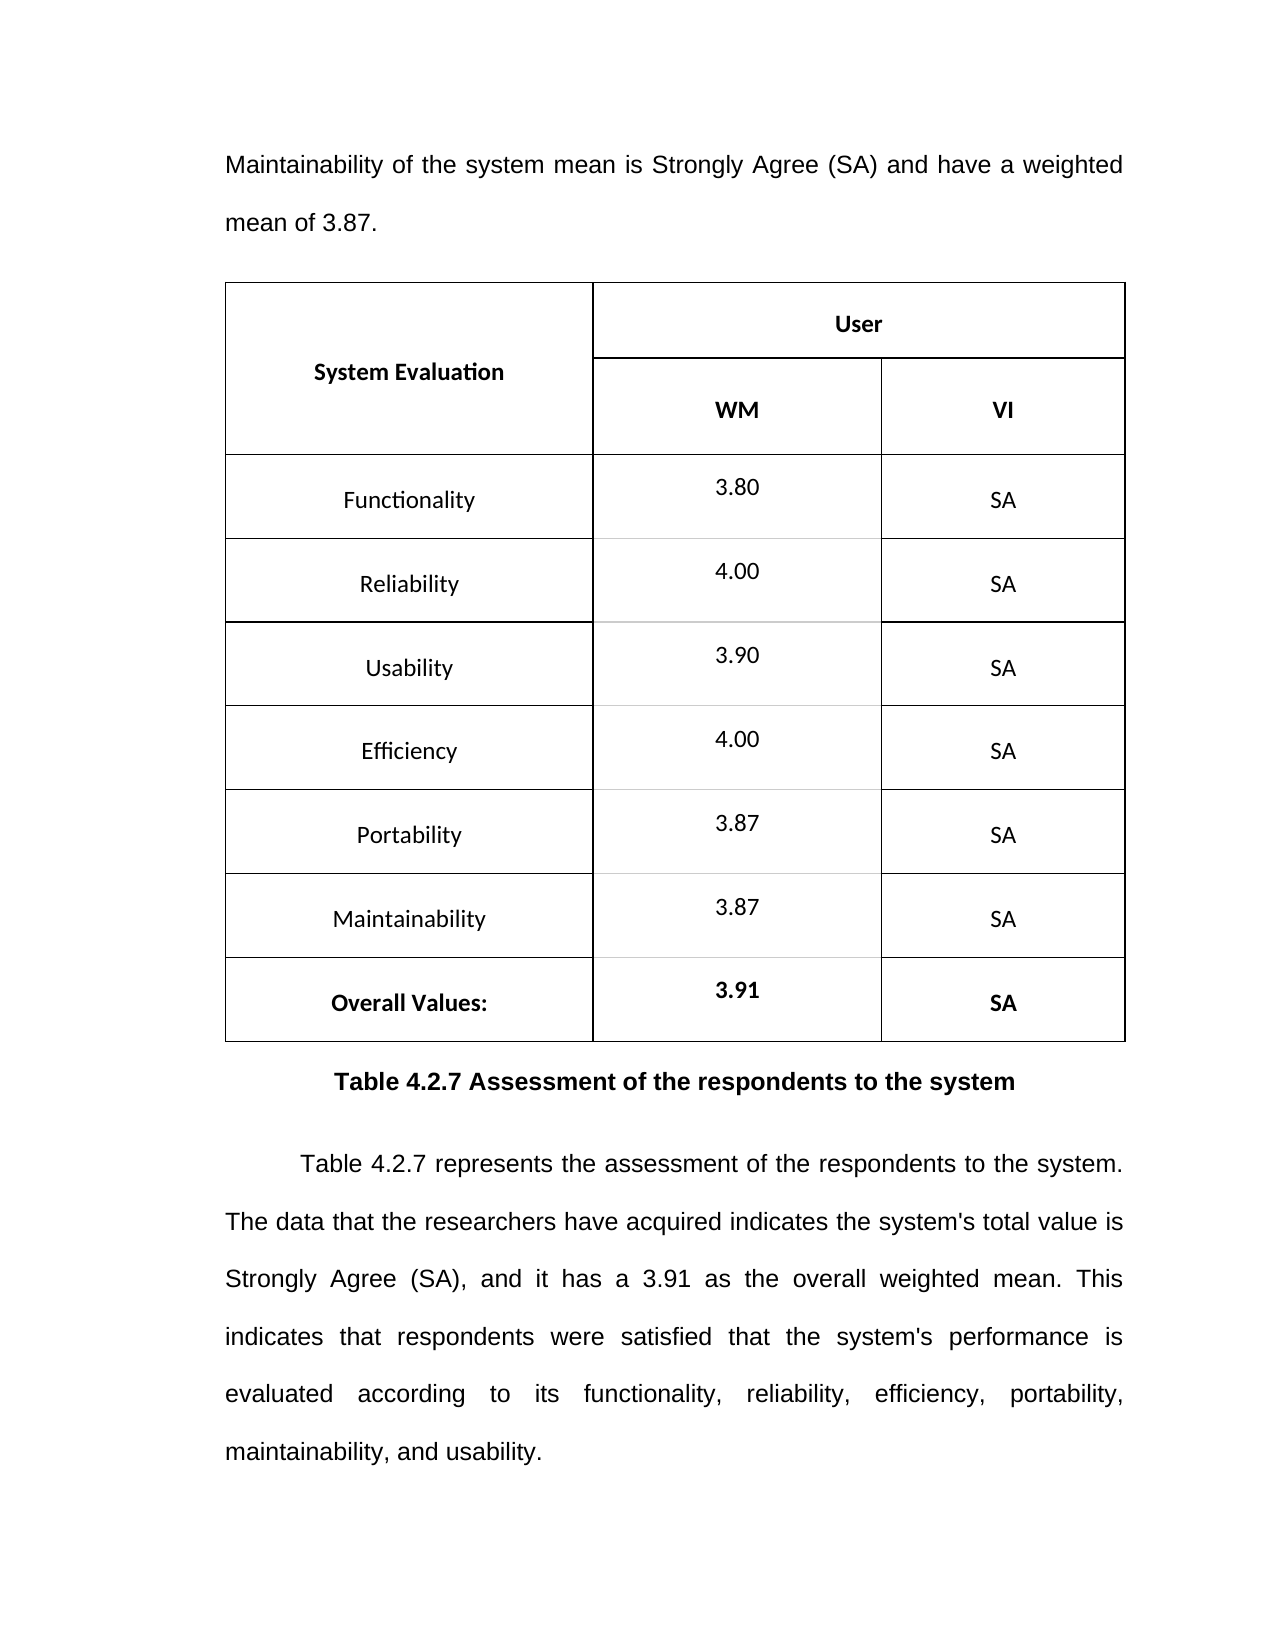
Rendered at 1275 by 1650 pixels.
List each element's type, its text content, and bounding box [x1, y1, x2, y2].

table_cell Portability [226, 790, 592, 873]
table_cell 4.00 [594, 539, 881, 621]
table_cell 3.90 [594, 623, 881, 705]
table_header User [594, 283, 1124, 357]
text Table 4.2.7 Assessment of the respondents to the system [225, 1067, 1125, 1096]
table_cell SA [882, 623, 1124, 705]
table_cell Maintainability [226, 874, 592, 957]
table_cell Overall Values: [226, 958, 592, 1041]
table_cell 3.87 [594, 790, 881, 873]
table_cell VI [882, 359, 1124, 453]
table_cell Usability [226, 623, 592, 705]
table_header System Evaluation [226, 283, 592, 453]
table_cell SA [882, 455, 1124, 537]
table_cell 3.80 [594, 455, 881, 537]
table_cell WM [594, 359, 881, 453]
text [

######

WORK ITEM: Please transcribe the material above exactly as written. Leave the pictures out.

PROBLEM SOLUTION:
Rendered at 1275 by 1650 pixels.
List each element's type, its text content, and bounding box [x1, y1, x2, y2].

table_cell Portability [226, 790, 592, 873]
table_cell 4.00 [594, 539, 881, 621]
table_cell 3.90 [594, 623, 881, 705]
table_header User [594, 283, 1124, 357]
text Table 4.2.7 Assessment of the respondents to the system [225, 1067, 1125, 1096]
table_cell SA [882, 623, 1124, 705]
table_cell Maintainability [226, 874, 592, 957]
table_cell Overall Values: [226, 958, 592, 1041]
table_cell 3.87 [594, 790, 881, 873]
table_cell VI [882, 359, 1124, 453]
table_cell Usability [226, 623, 592, 705]
table_header System Evaluation [226, 283, 592, 453]
table_cell SA [882, 455, 1124, 537]
table_cell 3.80 [594, 455, 881, 537]
table_cell WM [594, 359, 881, 453]
text [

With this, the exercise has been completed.